BEGIN INPUT RECORDS

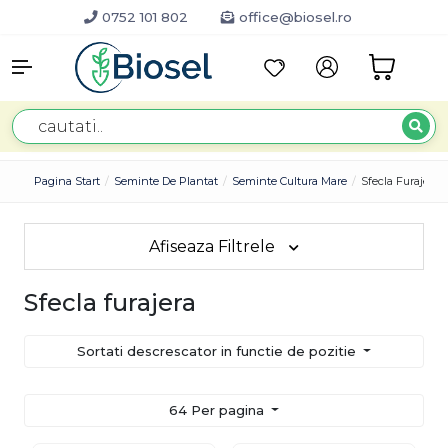
0752 101 802
office@biosel.ro
Pagina Start
Seminte De Plantat
Seminte Cultura Mare
Sfecla Furajera
Afiseaza Filtrele
Sfecla furajera
Sortati descrescator in functie de pozitie
64 Per pagina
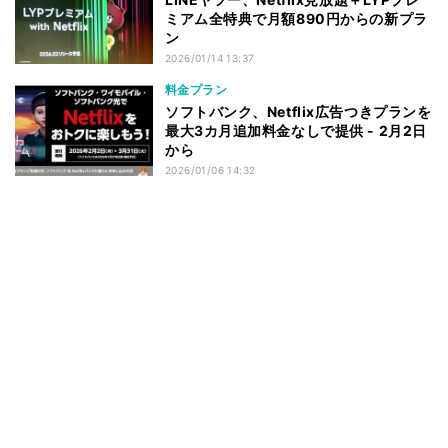
ミアム全特典で月額890円からの新プラ
ン
2026/01/14 13:37
料金プラン
ソフトバンク、Netflix広告つきプランを
最大3カ月追加料金なしで提供 - 2月2日
から
2026/01/06 14:32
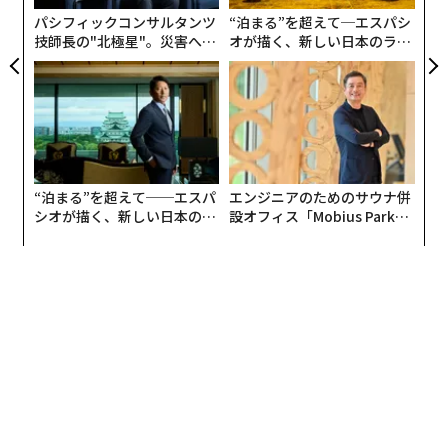
パシフィックコンサルタンツ
“泊まる”を超えて─エスパシ
技師長の"北極星"。災害への
オが描く、新しい日本のラグ
無力感を乗り越え見つけた、
ジュアリー（中編）
防災一筋20年の答え
“泊まる”を超えて──エスパ
エンジニアのためのサウナ併
シオが描く、新しい日本のラ
設オフィス「Mobius Park」
グジュアリー（前編）
がオープン──タマディック
が健康経営を徹底する理由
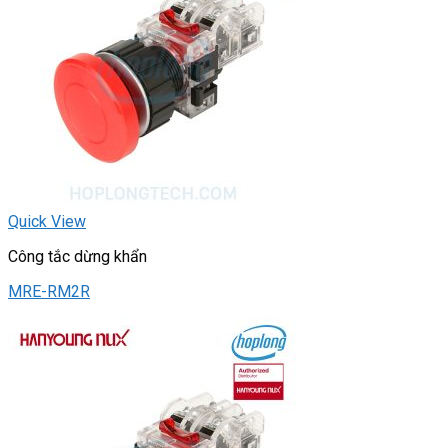
Quick View
Công tắc dừng khẩn
MRE-RM2R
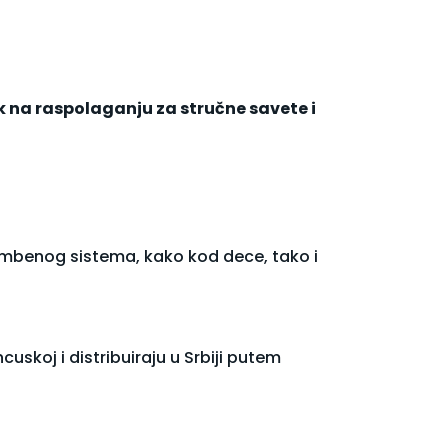
 na raspolaganju za stručne savete i
mbenog sistema, kako kod dece, tako i
cuskoj i distribuiraju u Srbiji putem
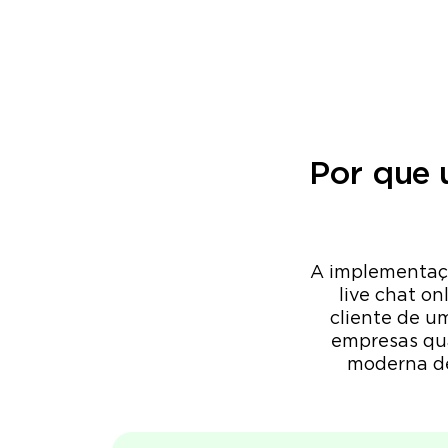
Por que 
A implementaçã
live chat o
cliente de u
empresas qua
moderna de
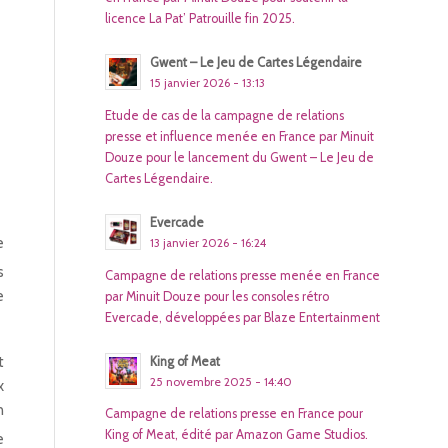
licence La Pat’ Patrouille fin 2025.
Gwent – Le Jeu de Cartes Légendaire
15 janvier 2026 - 13:13
Etude de cas de la campagne de relations
presse et influence menée en France par Minuit
Douze pour le lancement du Gwent – Le Jeu de
Cartes Légendaire.
Evercade
e
13 janvier 2026 - 16:24
s
Campagne de relations presse menée en France
e
par Minuit Douze pour les consoles rétro
Evercade, développées par Blaze Entertainment
t
King of Meat
25 novembre 2025 - 14:40
x
n
Campagne de relations presse en France pour
King of Meat, édité par Amazon Game Studios.
e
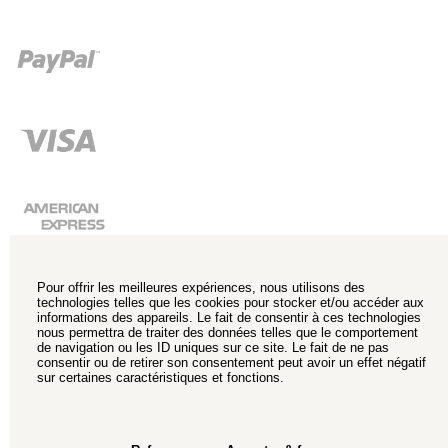
Pour offrir les meilleures expériences, nous utilisons des
technologies telles que les cookies pour stocker et/ou accéder aux
informations des appareils. Le fait de consentir à ces technologies
nous permettra de traiter des données telles que le comportement
de navigation ou les ID uniques sur ce site. Le fait de ne pas
consentir ou de retirer son consentement peut avoir un effet négatif
sur certaines caractéristiques et fonctions.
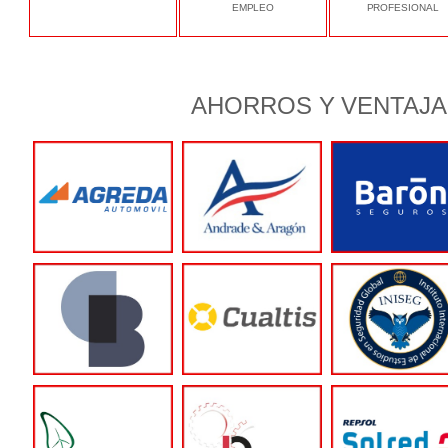
EMPLEO
PROFESIONAL
AHORROS Y VENTAJA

END INPUT RECORDS

Count the lines in the records above that contain the string "Meat", treating uppercase and lowercase letters as different, and give only the number.

### WRITTEN ANSWER
2